- INSTRUCTIONS FOR THE TASK
Please write out all of the entries beneath this line exactly, skipping the pictures.
---------- DATASET EXCERPTS ----------
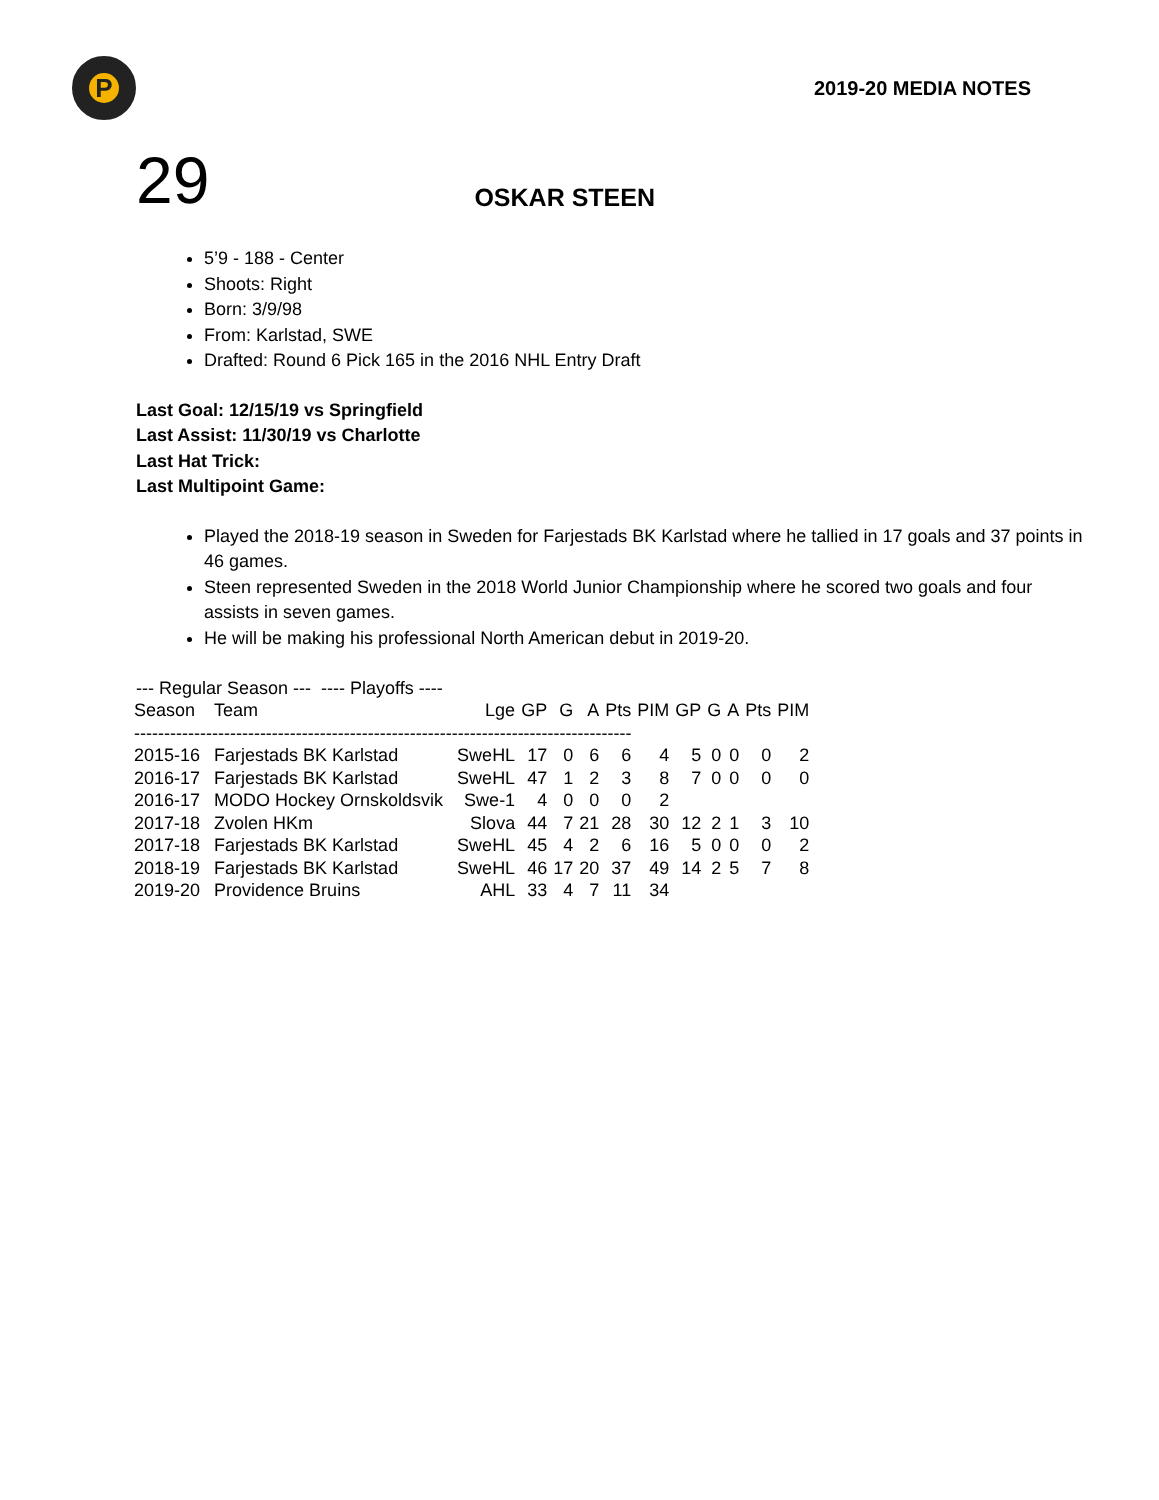P
2019-20 MEDIA NOTES
29
OSKAR STEEN
5’9 - 188 - Center
Shoots: Right
Born: 3/9/98
From: Karlstad, SWE
Drafted: Round 6 Pick 165 in the 2016 NHL Entry Draft
Last Goal: 12/15/19 vs Springfield
Last Assist: 11/30/19 vs Charlotte
Last Hat Trick:
Last Multipoint Game:
Played the 2018-19 season in Sweden for Farjestads BK Karlstad where he tallied in 17 goals and 37 points in 46 games.
Steen represented Sweden in the 2018 World Junior Championship where he scored two goals and four assists in seven games.
He will be making his professional North American debut in 2019-20.
--- Regular Season ---  ---- Playoffs ----
| Season | Team | Lge | GP | G | A | Pts | PIM | GP | G | A | Pts | PIM |
| --- | --- | --- | --- | --- | --- | --- | --- | --- | --- | --- | --- | --- |
| ----------------------------------------------------------------------------------- | | | | | | | | | | | | |
| 2015-16 | Farjestads BK Karlstad | SweHL | 17 | 0 | 6 | 6 | 4 | 5 | 0 | 0 | 0 | 2 |
| 2016-17 | Farjestads BK Karlstad | SweHL | 47 | 1 | 2 | 3 | 8 | 7 | 0 | 0 | 0 | 0 |
| 2016-17 | MODO Hockey Ornskoldsvik | Swe-1 | 4 | 0 | 0 | 0 | 2 | | | | | |
| 2017-18 | Zvolen HKm | Slova | 44 | 7 | 21 | 28 | 30 | 12 | 2 | 1 | 3 | 10 |
| 2017-18 | Farjestads BK Karlstad | SweHL | 45 | 4 | 2 | 6 | 16 | 5 | 0 | 0 | 0 | 2 |
| 2018-19 | Farjestads BK Karlstad | SweHL | 46 | 17 | 20 | 37 | 49 | 14 | 2 | 5 | 7 | 8 |
| 2019-20 | Providence Bruins | AHL | 33 | 4 | 7 | 11 | 34 | | | | | |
----------
- TASK RESULT
P
2019-20 MEDIA NOTES
29
OSKAR STEEN
5’9 - 188 - Center
Shoots: Right
Born: 3/9/98
From: Karlstad, SWE
Drafted: Round 6 Pick 165 in the 2016 NHL Entry Draft
Last Goal: 12/15/19 vs Springfield
Last Assist: 11/30/19 vs Charlotte
Last Hat Trick:
Last Multipoint Game:
Played the 2018-19 season in Sweden for Farjestads BK Karlstad where he tallied in 17 goals and 37 points in 46 games.
Steen represented Sweden in the 2018 World Junior Championship where he scored two goals and four assists in seven games.
He will be making his professional North American debut in 2019-20.
--- Regular Season ---  ---- Playoffs ----
| Season | Team | Lge | GP | G | A | Pts | PIM | GP | G | A | Pts | PIM |
| --- | --- | --- | --- | --- | --- | --- | --- | --- | --- | --- | --- | --- |
| ----------------------------------------------------------------------------------- | | | | | | | | | | | | |
| 2015-16 | Farjestads BK Karlstad | SweHL | 17 | 0 | 6 | 6 | 4 | 5 | 0 | 0 | 0 | 2 |
| 2016-17 | Farjestads BK Karlstad | SweHL | 47 | 1 | 2 | 3 | 8 | 7 | 0 | 0 | 0 | 0 |
| 2016-17 | MODO Hockey Ornskoldsvik | Swe-1 | 4 | 0 | 0 | 0 | 2 | | | | | |
| 2017-18 | Zvolen HKm | Slova | 44 | 7 | 21 | 28 | 30 | 12 | 2 | 1 | 3 | 10 |
| 2017-18 | Farjestads BK Karlstad | SweHL | 45 | 4 | 2 | 6 | 16 | 5 | 0 | 0 | 0 | 2 |
| 2018-19 | Farjestads BK Karlstad | SweHL | 46 | 17 | 20 | 37 | 49 | 14 | 2 | 5 | 7 | 8 |
| 2019-20 | Providence Bruins | AHL | 33 | 4 | 7 | 11 | 34 | | | | | |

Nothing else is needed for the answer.